Ambiance plutôt bonne et conviviale pour une élection annoncée morose suite aux rumeurs faisant état de son boycott sinon de son report. Les avocats étaient au rendez-vous, jeudi dernier, au tribunal de Ruisseau. Moins nombreux que d’habitude mais tout de même assez représentatifs d’une corporation décidée à se battre pour son indépendance. En effet, la réélection pour le renouvellement des membres du conseil de l’Ordre des avocats d’Alger a eu lieu dans de bonnes conditions et les avocats se sont exprimés librement devant les urnes. Ils se sont exprimés pour la même personne, Me Sellini en l’occurrence.

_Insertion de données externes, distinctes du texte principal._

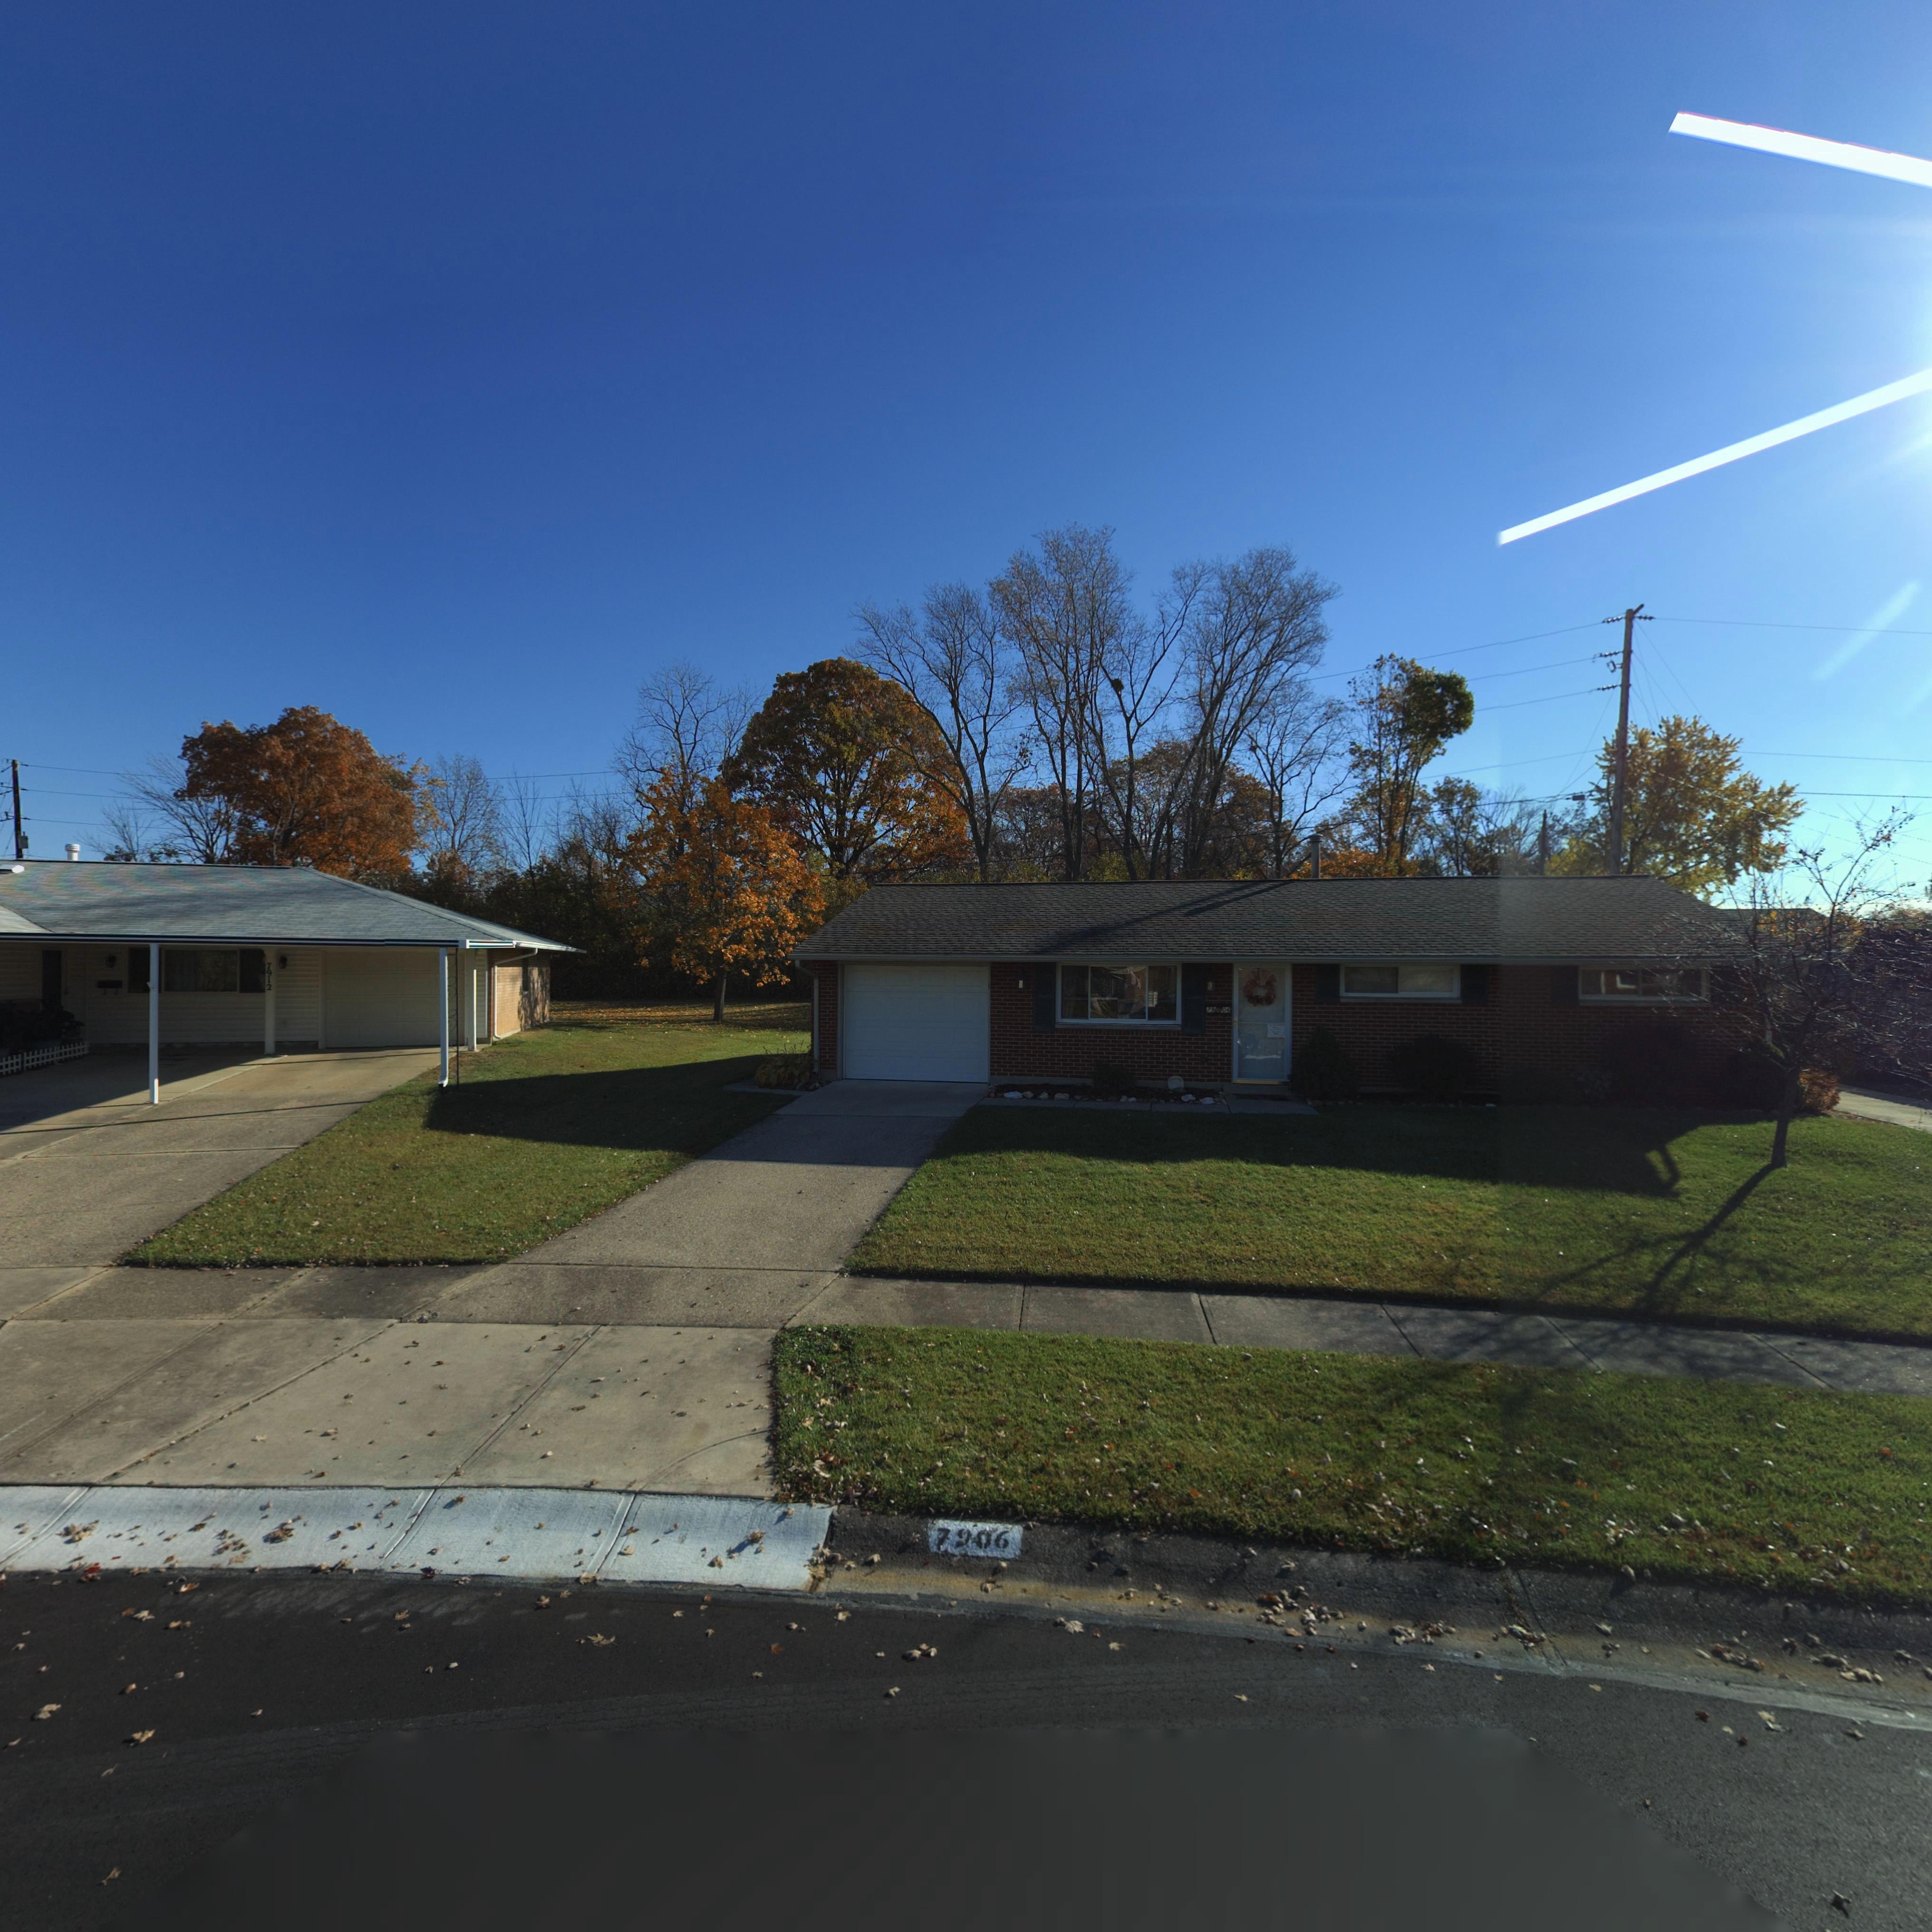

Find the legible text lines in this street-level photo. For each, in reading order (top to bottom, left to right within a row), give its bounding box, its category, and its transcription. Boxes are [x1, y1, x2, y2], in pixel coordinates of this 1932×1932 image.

[265, 961, 273, 992] StreetNumber: 7912
[1206, 1007, 1231, 1013] StreetNumber: 79*06
[935, 1526, 1011, 1551] StreetNumber: 7906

1 395 votants sur un ensemble de près de 4 000 inscrits. 75 bulletins nuls mais 796 voix pour l’ancien bâtonnier, élu à la majorité absolue. Une présence des avocats qui renseigne de façon on ne peut plus claire sur la mobilisation de toute la corporation pour la préservation de ses acquis et la défense de ses droits. Des résultats du vote qui confirment ceux d’une même opération annulée, le mois de janvier dernier par arrêté du Conseil d’Etat. «C’est l’expression de la volonté des avocats… Les avocats refusent qu’on leur dicte des choix», lance Me Sellini, convaincu, sans le dire, de sa réélection à la tête du barreau d’Alger. «Nous sommes venus pour le principe», affirment des avocats, anciens et nouveaux, jeunes et moins jeunes, hommes et femmes. Parmi ces hommes, il y a ceux que l’on appelle «le barreau de Paris», ces avocats qui ont prêté serment en 1940, 1945, 1950… et qui considèrent la profession d’avocat comme une sacerdoce. «Je suis venu pour le principe», entend-on dire ces maîtres qui traînent le pas difficilement.
L’un d’eux est très malade mais insiste pour voter, prenant tout son temps dans le bureau de vote sis au rez-de-chaussée pour cocher les noms qu’il juge les plus compétents pour représenter la corporation. Tenant les mêmes propos, une femme confie qu’elle vient spécialement de Paris pour voter «Sellini», un être «honnête et humain». «Tu es le frère, le confrère…», dit un autre. «Nous votons pour Me Sellini», lancent deux autres avocats, un homme et une femme nommés avocats tout récemment. Et ces deux derniers de répondre à certaines accusations : «Ils disent que l’équipe de Sellini a influé sur les stagiaires et a utilisé leurs voix… Sachez qu’il n’y a aujourd’hui que 274 stagiaires sur un ensemble de 1 400 par rapport au dernier vote.
Tous les autres ont bénéficié de la levée de stage et exercent leur droit en toute liberté». Membre de la commission de préparation de cette élection, l’ancien bâtonnier Me Amar Bentoumi assure, lui aussi, que l’opération a eu lieu dans de bonnes conditions, qu’il s’agisse du vote ou du dépouillement des bulletins de vote.
«La commission n’a pas été saisie pour des problèmes majeurs», poursuit-il, non sans s’exprimer sur sa participation, avec trois autres anciens bâtonniers, dans cette commission : «Nous n’avons accepté de constituer cette commission de préparation des élections qu’à condition de réunir les deux conseils de l’Ordre, le sortant et celui qui a été sorti par le Conseil d’Etat». Concernant la décision de l’un de ses camarades de se retirer pour un problème de vérification du tableau des avocats, Me Bentoumi soutient que «nous ne pouvions pas reporter les élections pour un problème qui ne relève pas de nos prérogatives. Les textes de loi sont formels».
Me Bentoumi affirme néanmoins sa satisfaction des bonnes conditions de déroulement de l’élection et laisse entendre qu’une meilleure participation est attendue pour le deuxième tour, prévu jeudi prochain, pour le choix des 30 autres membres du conseil de l’Ordre. 28 membres de la liste de Me Sellini semblent d’ores et déjà les mieux placés pour le deuxième tour. Présent au tribunal de Ruisseau, Me Chaoui Abderrazak, qui a appelé au boycott, affirme au sujet de cet événement : «Ces élections sont illégales, non transparents et irrégulières. Elles sont en violation de la loi portant profession d’avocat, du règlement intérieur et des usages. Nous refusons que des stagiaires soient pris en otages… Je défie les candidats de présenter un programme sérieux». Et ce dernier d’appeler à un «débat public sur la profession d’avocat».